__Exercise details__
Would you return every line of the listing below that has "format" in it?
[Input for this task]
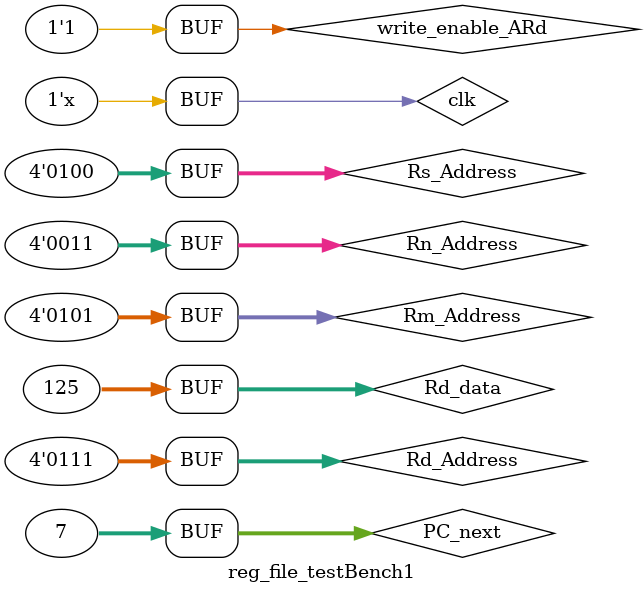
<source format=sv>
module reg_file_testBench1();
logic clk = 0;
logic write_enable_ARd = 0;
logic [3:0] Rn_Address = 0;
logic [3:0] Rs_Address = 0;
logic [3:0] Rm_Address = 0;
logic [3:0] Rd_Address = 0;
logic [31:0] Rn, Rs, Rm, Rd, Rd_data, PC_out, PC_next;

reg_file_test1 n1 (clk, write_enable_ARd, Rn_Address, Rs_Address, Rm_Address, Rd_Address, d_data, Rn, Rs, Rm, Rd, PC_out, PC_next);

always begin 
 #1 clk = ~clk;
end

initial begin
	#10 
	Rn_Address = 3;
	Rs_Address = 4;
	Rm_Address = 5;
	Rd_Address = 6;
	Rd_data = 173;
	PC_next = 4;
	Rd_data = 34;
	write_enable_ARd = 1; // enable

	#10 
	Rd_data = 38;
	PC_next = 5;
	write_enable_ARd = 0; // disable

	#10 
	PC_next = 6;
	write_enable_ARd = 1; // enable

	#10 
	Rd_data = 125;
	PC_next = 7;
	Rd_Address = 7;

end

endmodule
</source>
[/Input for this task]
[Input for this task]
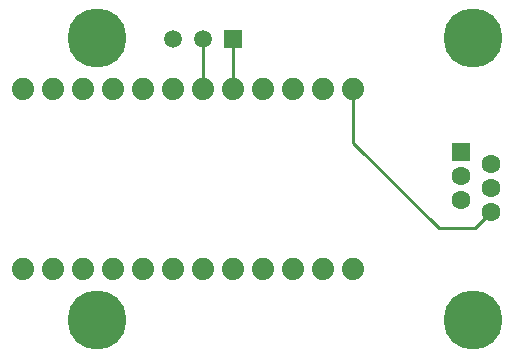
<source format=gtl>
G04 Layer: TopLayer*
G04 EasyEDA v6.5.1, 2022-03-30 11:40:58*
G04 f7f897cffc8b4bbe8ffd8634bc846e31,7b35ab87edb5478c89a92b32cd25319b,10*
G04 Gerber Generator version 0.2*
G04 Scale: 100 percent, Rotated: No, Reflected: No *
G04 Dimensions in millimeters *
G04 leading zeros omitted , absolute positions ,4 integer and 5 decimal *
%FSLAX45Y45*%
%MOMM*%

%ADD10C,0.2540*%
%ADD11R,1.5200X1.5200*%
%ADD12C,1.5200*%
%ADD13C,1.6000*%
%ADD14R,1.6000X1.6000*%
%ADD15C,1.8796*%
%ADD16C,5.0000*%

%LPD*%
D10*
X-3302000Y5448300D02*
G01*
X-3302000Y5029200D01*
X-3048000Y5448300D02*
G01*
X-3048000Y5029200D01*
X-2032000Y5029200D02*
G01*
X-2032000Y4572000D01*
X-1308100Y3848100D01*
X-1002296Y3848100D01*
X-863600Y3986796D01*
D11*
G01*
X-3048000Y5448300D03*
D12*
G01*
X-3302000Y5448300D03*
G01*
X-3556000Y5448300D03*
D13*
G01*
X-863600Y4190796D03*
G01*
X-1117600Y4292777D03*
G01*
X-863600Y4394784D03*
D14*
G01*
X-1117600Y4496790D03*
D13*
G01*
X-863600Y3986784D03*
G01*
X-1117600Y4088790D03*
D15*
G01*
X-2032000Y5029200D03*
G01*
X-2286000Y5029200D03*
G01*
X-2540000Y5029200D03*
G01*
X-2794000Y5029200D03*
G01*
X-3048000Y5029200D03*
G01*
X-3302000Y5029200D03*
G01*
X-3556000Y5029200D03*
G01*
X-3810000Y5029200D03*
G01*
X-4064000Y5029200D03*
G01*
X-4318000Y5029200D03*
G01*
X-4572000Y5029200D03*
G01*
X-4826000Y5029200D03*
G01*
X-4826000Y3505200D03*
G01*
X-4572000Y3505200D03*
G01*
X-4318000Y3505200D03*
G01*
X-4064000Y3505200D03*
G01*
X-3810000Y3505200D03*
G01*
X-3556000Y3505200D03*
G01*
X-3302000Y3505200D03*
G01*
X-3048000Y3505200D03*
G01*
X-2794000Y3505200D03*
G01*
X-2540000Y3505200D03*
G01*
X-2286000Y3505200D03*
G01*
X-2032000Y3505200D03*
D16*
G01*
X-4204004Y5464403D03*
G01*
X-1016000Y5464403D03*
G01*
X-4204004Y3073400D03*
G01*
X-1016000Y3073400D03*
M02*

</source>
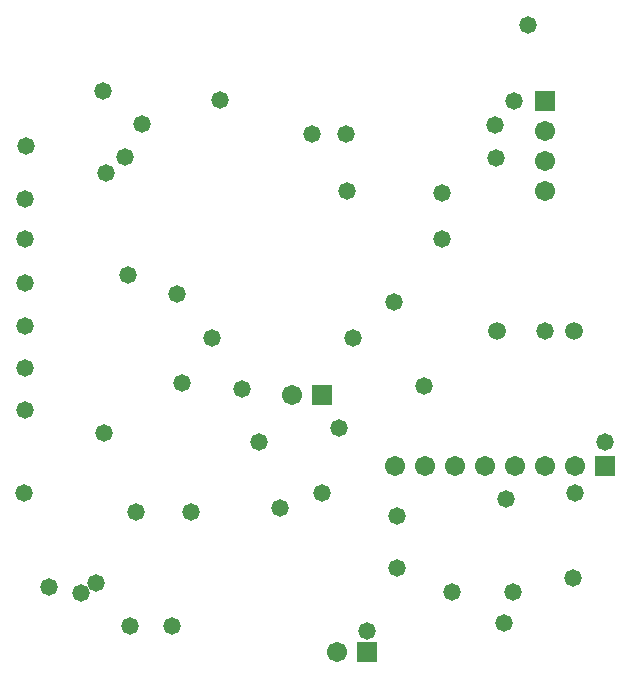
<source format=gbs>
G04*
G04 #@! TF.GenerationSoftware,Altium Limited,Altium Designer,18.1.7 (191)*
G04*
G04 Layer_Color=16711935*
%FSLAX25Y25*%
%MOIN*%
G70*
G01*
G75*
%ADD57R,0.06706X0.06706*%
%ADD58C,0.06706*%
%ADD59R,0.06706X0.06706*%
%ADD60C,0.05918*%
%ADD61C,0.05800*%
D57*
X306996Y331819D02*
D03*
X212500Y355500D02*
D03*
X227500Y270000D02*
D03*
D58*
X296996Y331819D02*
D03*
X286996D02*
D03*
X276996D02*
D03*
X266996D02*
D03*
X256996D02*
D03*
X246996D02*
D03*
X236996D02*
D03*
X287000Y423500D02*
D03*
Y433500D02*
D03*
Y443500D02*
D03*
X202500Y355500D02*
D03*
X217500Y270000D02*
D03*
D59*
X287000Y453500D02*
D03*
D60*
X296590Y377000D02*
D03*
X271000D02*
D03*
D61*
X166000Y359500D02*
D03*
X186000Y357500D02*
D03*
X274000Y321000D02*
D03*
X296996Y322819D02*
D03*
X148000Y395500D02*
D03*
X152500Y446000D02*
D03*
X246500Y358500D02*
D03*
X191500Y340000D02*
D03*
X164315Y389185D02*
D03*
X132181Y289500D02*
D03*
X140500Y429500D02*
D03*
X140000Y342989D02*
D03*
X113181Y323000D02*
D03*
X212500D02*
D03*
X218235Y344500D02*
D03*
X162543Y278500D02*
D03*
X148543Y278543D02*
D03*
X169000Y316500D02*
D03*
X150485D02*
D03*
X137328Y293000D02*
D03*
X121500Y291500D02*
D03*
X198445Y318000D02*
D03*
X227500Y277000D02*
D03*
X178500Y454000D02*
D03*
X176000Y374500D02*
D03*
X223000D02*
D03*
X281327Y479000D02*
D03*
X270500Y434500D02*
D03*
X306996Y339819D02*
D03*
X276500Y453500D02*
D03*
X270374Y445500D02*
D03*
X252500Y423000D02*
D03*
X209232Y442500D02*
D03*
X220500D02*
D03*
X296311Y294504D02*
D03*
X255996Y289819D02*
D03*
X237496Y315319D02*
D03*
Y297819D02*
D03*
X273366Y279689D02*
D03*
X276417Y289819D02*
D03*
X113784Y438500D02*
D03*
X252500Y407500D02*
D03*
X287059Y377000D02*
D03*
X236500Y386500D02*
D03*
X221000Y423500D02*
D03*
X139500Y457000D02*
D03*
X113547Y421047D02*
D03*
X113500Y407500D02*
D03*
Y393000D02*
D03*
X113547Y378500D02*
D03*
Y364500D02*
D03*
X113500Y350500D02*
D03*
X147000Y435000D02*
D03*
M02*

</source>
[/Input for this task]
__Reply__
<source format=sv>
<source format=gtl>
<source format=gbs>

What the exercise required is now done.